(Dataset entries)
⁂
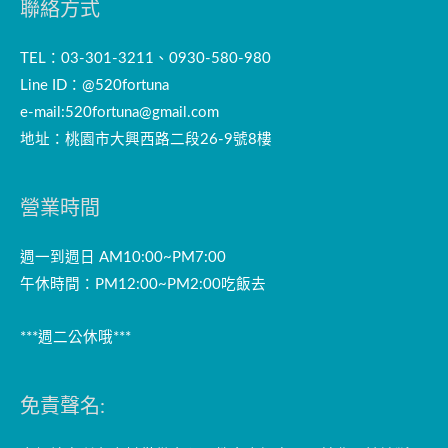
聯絡方式
TEL：03-301-3211、0930-580-980
Line ID：@520fortuna
e-mail:
520fortuna@gmail.com
地址：桃園市大興西路二段26-9號8樓
營業時間
週一到週日 AM10:00~PM7:00
午休時間：PM12:00~PM2:00吃飯去
***週二公休哦***
免責聲名:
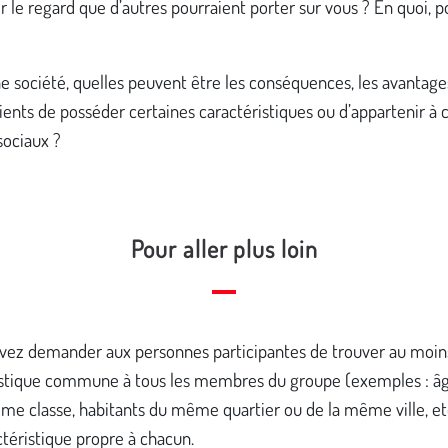
r le regard que d’autres pourraient porter sur vous ? En quoi, 
e société, quelles peuvent être les conséquences, les avantages
ents de posséder certaines caractéristiques ou d’appartenir à 
sociaux ?
Pour aller plus loin
vez demander aux personnes participantes de trouver au moin
istique commune à tous les membres du groupe (exemples : âg
e classe, habitants du même quartier ou de la même ville, etc
téristique propre à chacun.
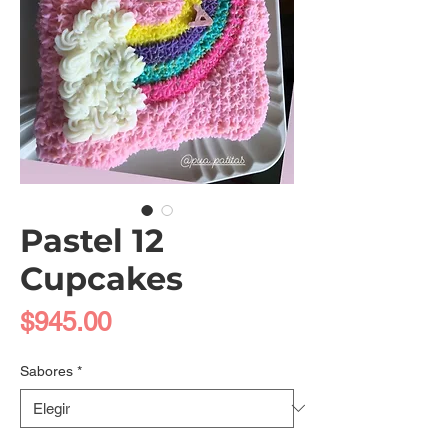
Pastel 12
Cupcakes
Precio
$945.00
Sabores
*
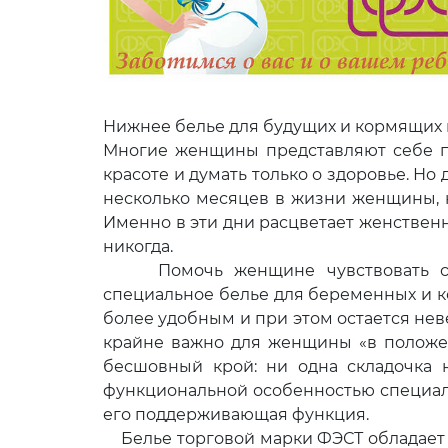
Нижнее белье для будущих и кормящих 
Многие женщины представляют себе пе
красоте и думать только о здоровье. Но д
несколько месяцев в жизни женщины, к
Именно в эти дни расцветает женственно
никогда.
Помочь женщине чувствовать себ
специальное белье для беременных и ко
более удобным и при этом остается неве
крайне важно для женщины «в положе
бесшовный крой: ни одна складочка 
функциональной особенностью специал
его поддерживающая функция.
Белье торговой марки ФЭСТ обладает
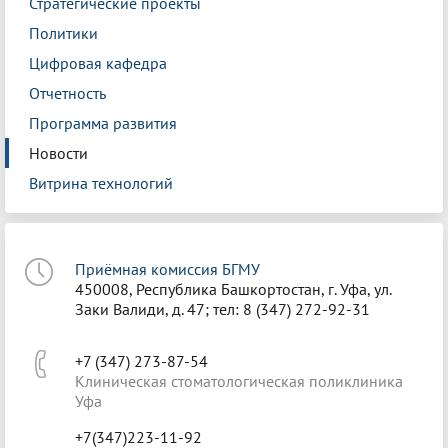
Стратегические проекты
Политики
Цифровая кафедра
Отчетность
Программа развития
Новости
Витрина технологий
Приёмная комиссия БГМУ
450008, Республика Башкортостан, г. Уфа, ул.
Заки Валиди, д. 47; тел: 8 (347) 272-92-31
+7 (347) 273-87-54
Клиническая стоматологическая поликлиника
Уфа
+7(347)223-11-92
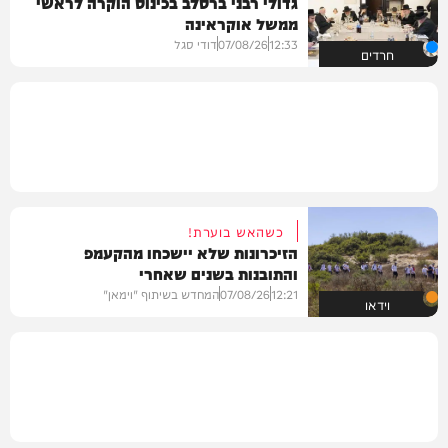
גדולי רבני ברסלב בכינוס הוקרה לראשי
ממשל אוקראינה
12:33
07/08/26
דודי סגל
חרדים
כשהאש בוערת!
הזיכרונות שלא יישכחו מהקעמפ
והתובנות בשנים שאחרי
12:21
07/08/26
המחדש בשיתוף "וימאן"
וידאו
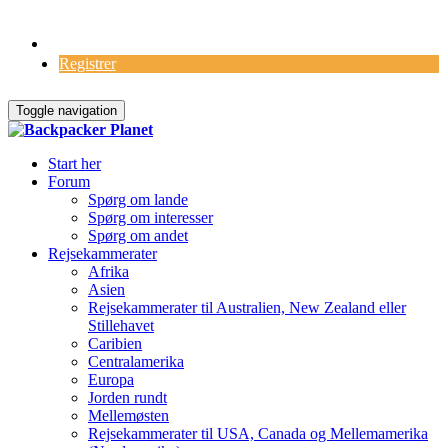
Log Ind
Registrer
Toggle navigation
Start her
Forum
Spørg om lande
Spørg om interesser
Spørg om andet
Rejsekammerater
Afrika
Asien
Rejsekammerater til Australien, New Zealand eller
Stillehavet
Caribien
Centralamerika
Europa
Jorden rundt
Mellemøsten
Rejsekammerater til USA, Canada og Mellemamerika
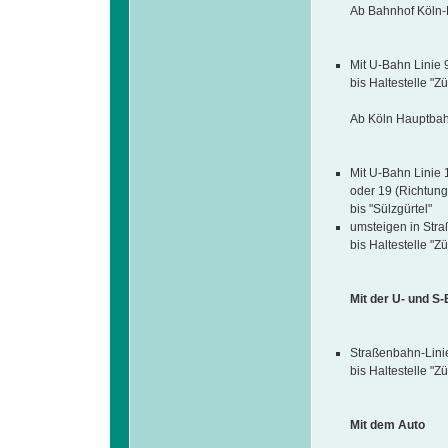
Ab Bahnhof Köln-
Mit U-Bahn Linie 9
bis Haltestelle "Zü
Ab Köln Hauptbah
Mit U-Bahn Linie 
oder 19 (Richtung
bis "Sülzgürtel"
umsteigen in Stra
bis Haltestelle "Zü
Mit der U- und S
Straßenbahn-Lini
bis Haltestelle "Zü
Mit dem Auto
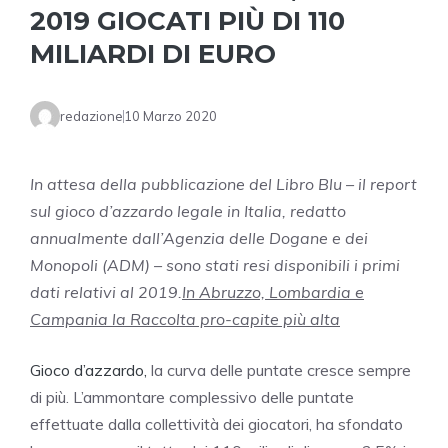
2019 GIOCATI PIÙ DI 110
MILIARDI DI EURO
redazione
10 Marzo 2020
In attesa della pubblicazione del Libro Blu – il report
sul gioco d’azzardo legale in Italia, redatto
annualmente dall’Agenzia delle Dogane e dei
Monopoli (ADM) – sono stati resi disponibili i primi
dati relativi al 2019.
In Abruzzo, Lombardia e
Campania la Raccolta pro-capite più alta
Gioco d’azzardo,
la curva delle puntate cresce sempre
di più. L’ammontare complessivo delle puntate
effettuate dalla collettività dei giocatori, ha sfondato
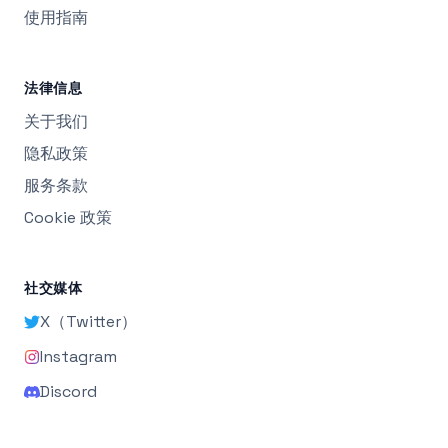
使用指南
法律信息
关于我们
隐私政策
服务条款
Cookie 政策
社交媒体
X（Twitter）
Instagram
Discord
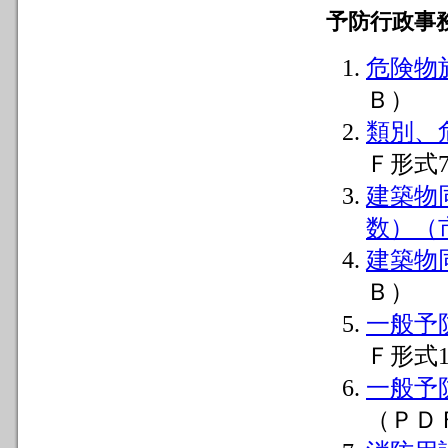
予防行政事
危険物
Ｂ）
類別、
Ｆ形式
建築物
数）（
建築物
Ｂ）
一般予
Ｆ形式1
一般予
（ＰＤ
⁂
What this task involves: Rewrite the text of every item above with "Rejsekammerater" changed to "Rejsevenner" and everything else left as it is. Leave the pictures out of your answer.

Expected answer:
聯絡方式
TEL：03-301-3211、0930-580-980
Line ID：@520fortuna
e-mail:
520fortuna@gmail.com
地址：桃園市大興西路二段26-9號8樓
營業時間
週一到週日 AM10:00~PM7:00
午休時間：PM12:00~PM2:00吃飯去
***週二公休哦***
免責聲名:
r le regard que d’autres pourraient porter sur vous ? En quoi, 
e société, quelles peuvent être les conséquences, les avantages
ents de posséder certaines caractéristiques ou d’appartenir à 
sociaux ?
Pour aller plus loin
vez demander aux personnes participantes de trouver au moin
istique commune à tous les membres du groupe (exemples : âg
e classe, habitants du même quartier ou de la même ville, etc
téristique propre à chacun.
Pastel 12
Cupcakes
Precio
$945.00
Sabores
*
Нижнее белье для будущих и кормящих 
Многие женщины представляют себе пе
красоте и думать только о здоровье. Но д
несколько месяцев в жизни женщины, к
Именно в эти дни расцветает женственно
никогда.
Помочь женщине чувствовать себ
специальное белье для беременных и ко
более удобным и при этом остается неве
крайне важно для женщины «в положе
бесшовный крой: ни одна складочка 
функциональной особенностью специал
его поддерживающая функция.
Белье торговой марки ФЭСТ обладает
Стратегические проекты
Политики
Цифровая кафедра
Отчетность
Программа развития
Новости
Витрина технологий
Приёмная комиссия БГМУ
450008, Республика Башкортостан, г. Уфа, ул.
Заки Валиди, д. 47; тел: 8 (347) 272-92-31
+7 (347) 273-87-54
Клиническая стоматологическая поликлиника
Уфа
+7(347)223-11-92
גדולי רבני ברסלב בכינוס הוקרה לראשי
ממשל אוקראינה
12:33
07/08/26
דודי סגל
חרדים
כשהאש בוערת!
הזיכרונות שלא יישכחו מהקעמפ
והתובנות בשנים שאחרי
12:21
07/08/26
המחדש בשיתוף "וימאן"
וידאו
Log Ind
Registrer
Toggle navigation
Start her
Forum
Spørg om lande
Spørg om interesser
Spørg om andet
Rejsevenner
Afrika
Asien
Rejsevenner til Australien, New Zealand eller
Stillehavet
Caribien
Centralamerika
Europa
Jorden rundt
Mellemøsten
Rejsevenner til USA, Canada og Mellemamerika
Ab Bahnhof Köln-
Mit U-Bahn Linie 9
bis Haltestelle "Zü
Ab Köln Hauptbah
Mit U-Bahn Linie 
oder 19 (Richtung
bis "Sülzgürtel"
umsteigen in Stra
bis Haltestelle "Zü
Mit der U- und S
Straßenbahn-Lini
bis Haltestelle "Zü
Mit dem Auto
2019 GIOCATI PIÙ DI 110
MILIARDI DI EURO
redazione
10 Marzo 2020
In attesa della pubblicazione del Libro Blu – il report
sul gioco d’azzardo legale in Italia, redatto
annualmente dall’Agenzia delle Dogane e dei
Monopoli (ADM) – sono stati resi disponibili i primi
dati relativi al 2019.
In Abruzzo, Lombardia e
Campania la Raccolta pro-capite più alta
Gioco d’azzardo,
la curva delle puntate cresce sempre
di più. L’ammontare complessivo delle puntate
effettuate dalla collettività dei giocatori, ha sfondato
使用指南
法律信息
关于我们
隐私政策
服务条款
Cookie 政策
社交媒体
X（Twitter）
Instagram
Discord
予防行政事
危険物
Ｂ）
類別、
Ｆ形式
建築物
数）（
建築物
Ｂ）
一般予
Ｆ形式1
一般予
（ＰＤ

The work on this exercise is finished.